Neck and armhole front and back and shoulder seams can be finished with colored piping or lace.
From the back at the shoulder edge, sew buttons, and the front primetyvajut loop at a distance of 5 cm from the shoulder edge or sew a button.
Buttons and button-sew, after finishing in the middle of the shoulder.
The neckline of the front of the shirt can be finished with elegant embroidery or monogram.
SHIRT WITH A UNDERCUT FOR GIRLS
Model shirts for girls a variety of. They can be with different cuts, pleats.
In Fig. 25 presents a model shirt with undercuts.
Construction drawing of this shirt differs from simple shirts only build lines podraza (Fig. 26).
The first line of podraza. From point And postpone down the line the side seam of 3 - 6 cm and place the point of K. From this point, hold the left curved line to the vertical passing through the middle of the shoulder, 3 to 4 cm above the point and put the point L.
the Second line of podraza. From point to set aside down the line of the side seam 2 see the resulting point is connected to point L slightly convex line. Then the line to extend to the right by 1/2 of the segment KL. The end of the line denoted by the letter M (the elongation of this line is necessary in order to make assemblies). From point M draw a line parallel to the lateral cut to the intersection with the horizontal line BG. This is a new line of side cut shirts.

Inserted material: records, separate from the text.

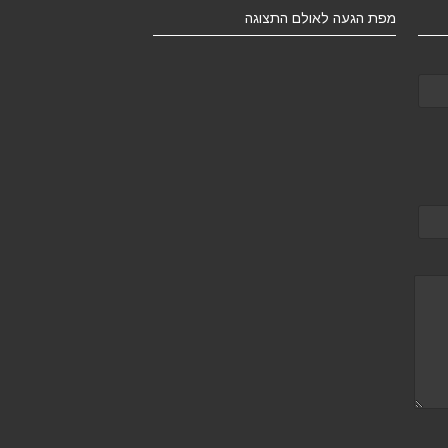
מפת הגעה לאולם התצוגה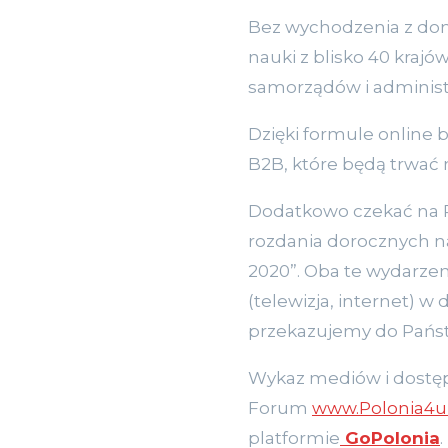
Bez wychodzenia z domu
nauki z blisko 40 kraj
samorządów i administ
Dzięki formule online 
B2B, które będą trwać
Dodatkowo czekać na Pa
rozdania dorocznych na
2020”. Oba te wydarz
(telewizja, internet) w
przekazujemy do Państ
Wykaz mediów i dostęp d
Forum
www.Polonia4
platformie
GoPolonia
.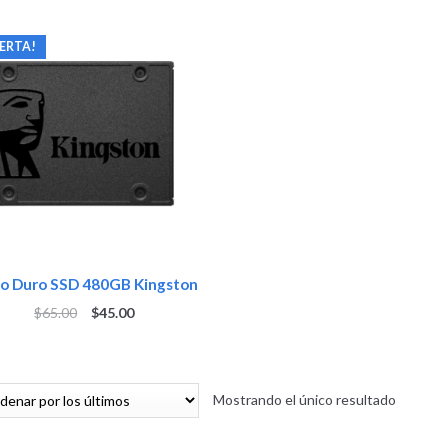
ERTA!
co Duro SSD 480GB Kingston
$
65.00
$
45.00
Mostrando el único resultado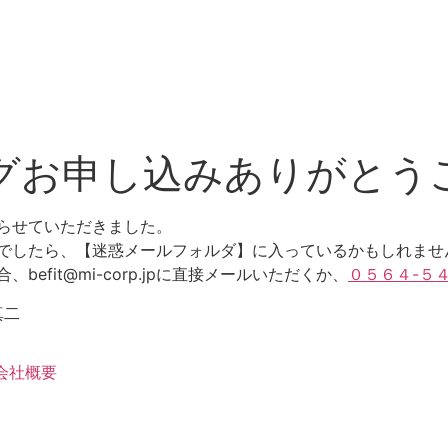
グお申し込みありがとう
らせていただきました。
でしたら、【迷惑メールフォルダ】に入っているかもしれませ
befit@mi-corp.jpに直接メールいただくか、
０５６４-５
真二
会社概要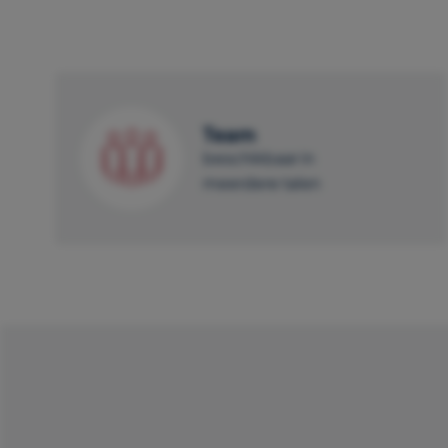
Team
beschikbaar in
meerdere talen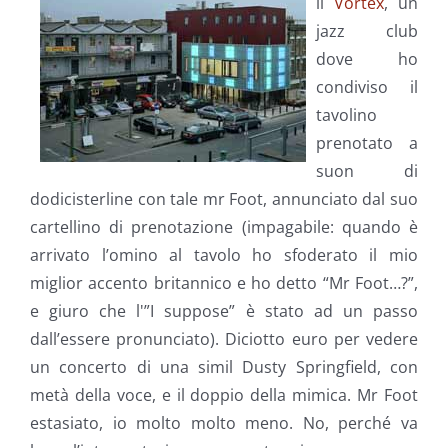
il
Vortex
, un
jazz club
dove ho
condiviso il
tavolino
prenotato a
suon di
dodicisterline con tale mr Foot, annunciato dal suo
cartellino di prenotazione (impagabile: quando è
arrivato l’omino al tavolo ho sfoderato il mio
miglior accento britannico e ho detto “Mr Foot…?”,
e giuro che l'”I suppose” è stato ad un passo
dall’essere pronunciato). Diciotto euro per vedere
un concerto di una simil Dusty Springfield, con
metà della voce, e il doppio della mimica. Mr Foot
estasiato, io molto molto meno. No, perché va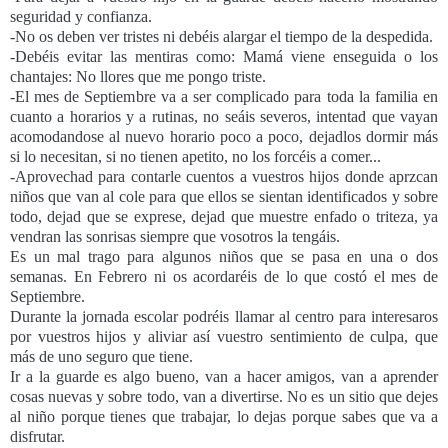
seguridad y confianza.
-No os deben ver tristes ni debéis alargar el tiempo de la despedida.
-Debéis evitar las mentiras como: Mamá viene enseguida o los
chantajes: No llores que me pongo triste.
-El mes de Septiembre va a ser complicado para toda la familia en
cuanto a horarios y a rutinas, no seáis severos, intentad que vayan
acomodandose al nuevo horario poco a poco, dejadlos dormir más
si lo necesitan, si no tienen apetito, no los forcéis a comer...
-Aprovechad para contarle cuentos a vuestros hijos donde aprzcan
niños que van al cole para que ellos se sientan identificados y sobre
todo, dejad que se exprese, dejad que muestre enfado o triteza, ya
vendran las sonrisas siempre que vosotros la tengáis.
Es un mal trago para algunos niños que se pasa en una o dos
semanas. En Febrero ni os acordaréis de lo que costó el mes de
Septiembre.
Durante la jornada escolar podréis llamar al centro para interesaros
por vuestros hijos y aliviar así vuestro sentimiento de culpa, que
más de uno seguro que tiene.
Ir a la guarde es algo bueno, van a hacer amigos, van a aprender
cosas nuevas y sobre todo, van a divertirse. No es un sitio que dejes
al niño porque tienes que trabajar, lo dejas porque sabes que va a
disfrutar.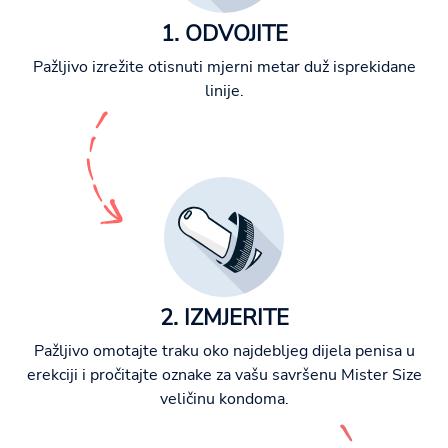
1. ODVOJITE
Pažljivo izrežite otisnuti mjerni metar duž isprekidane
linije.
2. IZMJERITE
Pažljivo omotajte traku oko najdebljeg dijela penisa u
erekciji i pročitajte oznake za vašu savršenu Mister Size
veličinu kondoma.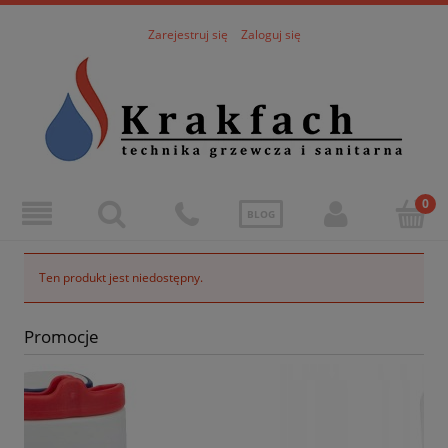
Zarejestruj się
Zaloguj się
BLOG
Ten produkt jest niedostępny.
Promocje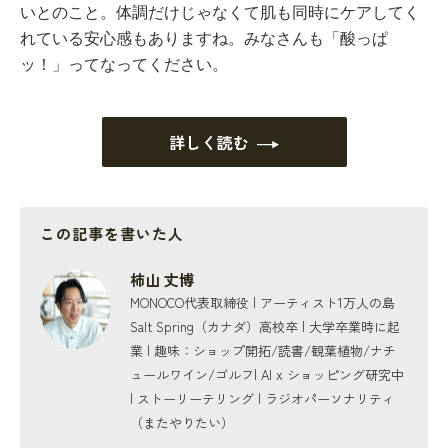
いとのこと。体調だけじゃなくて肌も同時にケアしてく
れている安心感もありますね。みなさんも「酸っぱ
ッ！」ってなってください。
詳しく読む
この記事を書いた人
柿山 丈博
MONOCO代表取締役 | アーティスト1万人の島
Salt Spring（カナダ）高校卒 | 大学卒業時に起
業 | 趣味：ショップ開拓/読書/観葉植物/ナチ
ュールワイン/ゴルフ| AI x ショッピング研究中
| ストーリーテリング | ラジオパーソナリティ
（またやりたい）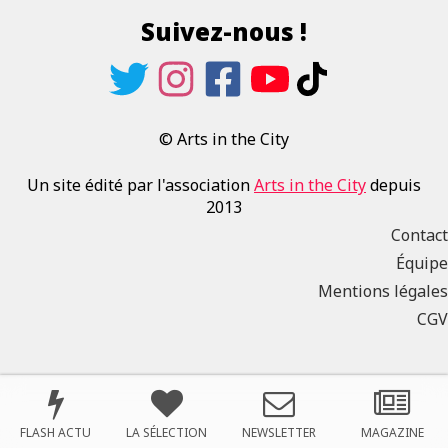
Suivez-nous !
© Arts in the City
Un site édité par l'association
Arts in the City
depuis
2013
Contact
Équipe
Mentions légales
CGV
FLASH ACTU
LA SÉLECTION
NEWSLETTER
MAGAZINE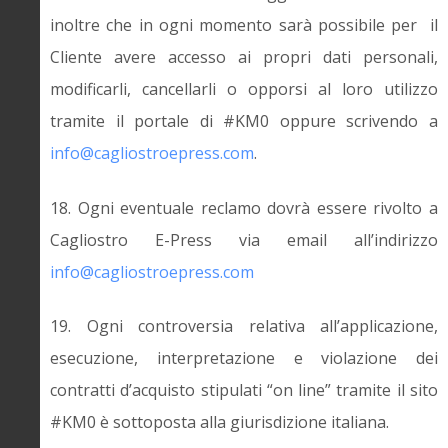
inoltre che in ogni momento sarà possibile per il
Cliente avere accesso ai propri dati personali,
modificarli, cancellarli o opporsi al loro utilizzo
tramite il portale di #KM0 oppure scrivendo a
info@cagliostroepress.com
.
18. Ogni eventuale reclamo dovrà essere rivolto a
Cagliostro E-Press via email all’indirizzo
info@cagliostroepress.com
19. Ogni controversia relativa all’applicazione,
esecuzione, interpretazione e violazione dei
contratti d’acquisto stipulati “on line” tramite il sito
#KM0 è sottoposta alla giurisdizione italiana.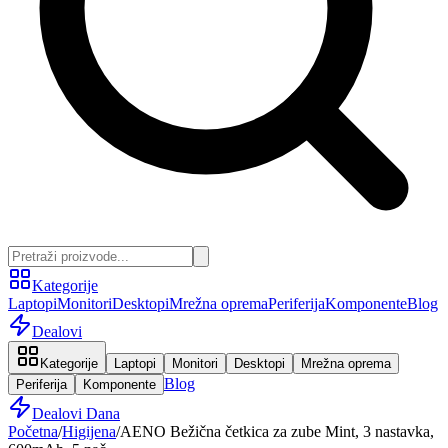
Kategorije
Laptopi
Monitori
Desktopi
Mrežna oprema
Periferija
Komponente
Blog
Dealovi
Kategorije
Laptopi
Monitori
Desktopi
Mrežna oprema
Blog
Periferija
Komponente
Dealovi Dana
Početna
/
Higijena
/
AENO Bežična četkica za zube Mint, 3 nastavka,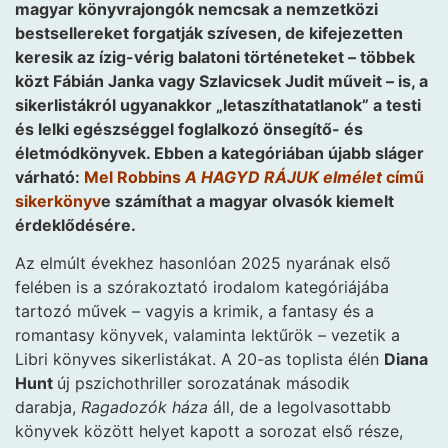
magyar könyvrajongók nemcsak a nemzetközi
bestsellereket forgatják szívesen, de kifejezetten
keresik az ízig-vérig balatoni történeteket – többek
közt Fábián Janka vagy Szlavicsek Judit műveit – is, a
sikerlistákról ugyanakkor „letaszíthatatlanok” a testi
és lelki egészséggel foglalkozó önsegítő- és
életmódkönyvek. Ebben a kategóriában újabb sláger
várható:
Mel Robbins
A HAGYD RÁJUK elmélet
című
sikerkönyv
e számíthat a magyar olvasók kiemelt
érdeklődésére.
Az elmúlt évekhez hasonlóan 2025 nyarának első
felében is a szórakoztató irodalom kategóriájába
tartozó művek – vagyis a krimik, a fantasy és a
romantasy könyvek, valaminta lektűrök – vezetik a
Libri könyves sikerlistákat. A 20-as toplista élén
Diana
Hunt
új pszichothriller sorozatának második
darabja,
Ragadozók háza
áll, de a legolvasottabb
könyvek között helyet kapott a sorozat első része,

Line the bottom of the shirt. This line runs horizontally, it does not round off and the line side of the slice is not shortened because it is already cropped on the top line podraza.
Cutting and tailoring day shirt with undercuts are basically the same as a simple shirt, with the exception of the processing assemblies along the line of undercuts. Assembly is performed as follows: after cutting the shirt namachivajut a running stitch line of the middle of the front and back, the bottom edge of podraza gather in the Assembly, paving hand stitches. The Assembly can be positioned in groups or to evenly distribute and consolidate. Cut edge is overcast by hand.